# [Work to complete]
Could you restate all of the entries, word for word?

# [Stored data entries]
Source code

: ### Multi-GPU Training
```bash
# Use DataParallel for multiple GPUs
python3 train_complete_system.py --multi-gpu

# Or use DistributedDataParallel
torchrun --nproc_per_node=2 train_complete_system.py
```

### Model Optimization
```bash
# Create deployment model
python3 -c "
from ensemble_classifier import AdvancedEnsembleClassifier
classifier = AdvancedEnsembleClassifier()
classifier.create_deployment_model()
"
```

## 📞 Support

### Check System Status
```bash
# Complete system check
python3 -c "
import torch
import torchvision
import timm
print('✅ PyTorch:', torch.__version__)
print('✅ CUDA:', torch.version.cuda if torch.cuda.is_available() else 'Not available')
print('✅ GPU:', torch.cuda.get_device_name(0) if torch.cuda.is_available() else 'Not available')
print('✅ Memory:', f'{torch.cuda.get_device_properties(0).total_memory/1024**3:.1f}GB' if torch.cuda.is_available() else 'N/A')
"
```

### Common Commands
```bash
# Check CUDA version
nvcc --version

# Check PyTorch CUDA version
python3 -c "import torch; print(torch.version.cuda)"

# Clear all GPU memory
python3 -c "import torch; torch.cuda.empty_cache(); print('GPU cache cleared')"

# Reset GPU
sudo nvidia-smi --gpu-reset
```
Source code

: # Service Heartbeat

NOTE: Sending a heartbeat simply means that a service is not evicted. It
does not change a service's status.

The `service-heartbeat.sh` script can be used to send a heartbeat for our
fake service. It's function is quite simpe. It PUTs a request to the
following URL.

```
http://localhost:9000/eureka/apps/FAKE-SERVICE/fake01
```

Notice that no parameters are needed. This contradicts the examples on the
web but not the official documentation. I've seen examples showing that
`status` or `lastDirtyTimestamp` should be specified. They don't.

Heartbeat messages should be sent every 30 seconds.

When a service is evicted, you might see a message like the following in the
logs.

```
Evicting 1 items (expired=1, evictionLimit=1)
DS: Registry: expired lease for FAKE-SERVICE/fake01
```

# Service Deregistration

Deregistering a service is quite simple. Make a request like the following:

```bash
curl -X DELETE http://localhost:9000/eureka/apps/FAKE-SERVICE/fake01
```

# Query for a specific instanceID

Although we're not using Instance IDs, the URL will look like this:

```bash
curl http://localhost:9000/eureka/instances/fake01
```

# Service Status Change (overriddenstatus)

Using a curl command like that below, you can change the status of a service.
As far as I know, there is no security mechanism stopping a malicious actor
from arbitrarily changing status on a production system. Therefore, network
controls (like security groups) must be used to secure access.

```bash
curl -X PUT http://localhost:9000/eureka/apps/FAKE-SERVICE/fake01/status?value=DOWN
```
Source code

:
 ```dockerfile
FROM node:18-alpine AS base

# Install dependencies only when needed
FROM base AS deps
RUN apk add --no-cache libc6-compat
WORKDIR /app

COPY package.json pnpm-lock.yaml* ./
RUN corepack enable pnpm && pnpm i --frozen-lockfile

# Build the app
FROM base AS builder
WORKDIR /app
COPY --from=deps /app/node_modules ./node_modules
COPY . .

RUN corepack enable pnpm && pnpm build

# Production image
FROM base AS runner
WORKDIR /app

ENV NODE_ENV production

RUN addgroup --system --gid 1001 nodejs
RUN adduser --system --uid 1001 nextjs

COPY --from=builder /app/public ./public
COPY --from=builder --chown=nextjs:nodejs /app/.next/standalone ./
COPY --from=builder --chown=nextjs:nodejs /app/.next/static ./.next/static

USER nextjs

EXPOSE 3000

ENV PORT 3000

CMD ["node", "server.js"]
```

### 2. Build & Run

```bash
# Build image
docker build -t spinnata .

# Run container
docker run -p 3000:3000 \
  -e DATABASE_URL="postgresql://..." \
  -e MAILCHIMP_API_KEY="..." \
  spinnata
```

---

# [Exercise solution]
Source code

: ### Multi-GPU Training
```bash
# Use DataParallel for multiple GPUs
python3 train_complete_system.py --multi-gpu

# Or use DistributedDataParallel
torchrun --nproc_per_node=2 train_complete_system.py
```

### Model Optimization
```bash
# Create deployment model
python3 -c "
from ensemble_classifier import AdvancedEnsembleClassifier
classifier = AdvancedEnsembleClassifier()
classifier.create_deployment_model()
"
```

## 📞 Support

### Check System Status
```bash
# Complete system check
python3 -c "
import torch
import torchvision
import timm
print('✅ PyTorch:', torch.__version__)
print('✅ CUDA:', torch.version.cuda if torch.cuda.is_available() else 'Not available')
print('✅ GPU:', torch.cuda.get_device_name(0) if torch.cuda.is_available() else 'Not available')
print('✅ Memory:', f'{torch.cuda.get_device_properties(0).total_memory/1024**3:.1f}GB' if torch.cuda.is_available() else 'N/A')
"
```

### Common Commands
```bash
# Check CUDA version
nvcc --version

# Check PyTorch CUDA version
python3 -c "import torch; print(torch.version.cuda)"

# Clear all GPU memory
python3 -c "import torch; torch.cuda.empty_cache(); print('GPU cache cleared')"

# Reset GPU
sudo nvidia-smi --gpu-reset
```
Source code

: # Service Heartbeat

NOTE: Sending a heartbeat simply means that a service is not evicted. It
does not change a service's status.

The `service-heartbeat.sh` script can be used to send a heartbeat for our
fake service. It's function is quite simpe. It PUTs a request to the
following URL.

```
http://localhost:9000/eureka/apps/FAKE-SERVICE/fake01
```

Notice that no parameters are needed. This contradicts the examples on the
web but not the official documentation. I've seen examples showing that
`status` or `lastDirtyTimestamp` should be specified. They don't.

Heartbeat messages should be sent every 30 seconds.

When a service is evicted, you might see a message like the following in the
logs.

```
Evicting 1 items (expired=1, evictionLimit=1)
DS: Registry: expired lease for FAKE-SERVICE/fake01
```

# Service Deregistration

Deregistering a service is quite simple. Make a request like the following:

```bash
curl -X DELETE http://localhost:9000/eureka/apps/FAKE-SERVICE/fake01
```

# Query for a specific instanceID

Although we're not using Instance IDs, the URL will look like this:

```bash
curl http://localhost:9000/eureka/instances/fake01
```

# Service Status Change (overriddenstatus)

Using a curl command like that below, you can change the status of a service.
As far as I know, there is no security mechanism stopping a malicious actor
from arbitrarily changing status on a production system. Therefore, network
controls (like security groups) must be used to secure access.

```bash
curl -X PUT http://localhost:9000/eureka/apps/FAKE-SERVICE/fake01/status?value=DOWN
```
Source code

:
 ```dockerfile
FROM node:18-alpine AS base

# Install dependencies only when needed
FROM base AS deps
RUN apk add --no-cache libc6-compat
WORKDIR /app

COPY package.json pnpm-lock.yaml* ./
RUN corepack enable pnpm && pnpm i --frozen-lockfile

# Build the app
FROM base AS builder
WORKDIR /app
COPY --from=deps /app/node_modules ./node_modules
COPY . .

RUN corepack enable pnpm && pnpm build

# Production image
FROM base AS runner
WORKDIR /app

ENV NODE_ENV production

RUN addgroup --system --gid 1001 nodejs
RUN adduser --system --uid 1001 nextjs

COPY --from=builder /app/public ./public
COPY --from=builder --chown=nextjs:nodejs /app/.next/standalone ./
COPY --from=builder --chown=nextjs:nodejs /app/.next/static ./.next/static

USER nextjs

EXPOSE 3000

ENV PORT 3000

CMD ["node", "server.js"]
```

### 2. Build & Run

```bash
# Build image
docker build -t spinnata .

# Run container
docker run -p 3000:3000 \
  -e DATABASE_URL="postgresql://..." \
  -e MAILCHIMP_API_KEY="..." \
  spinnata
```

---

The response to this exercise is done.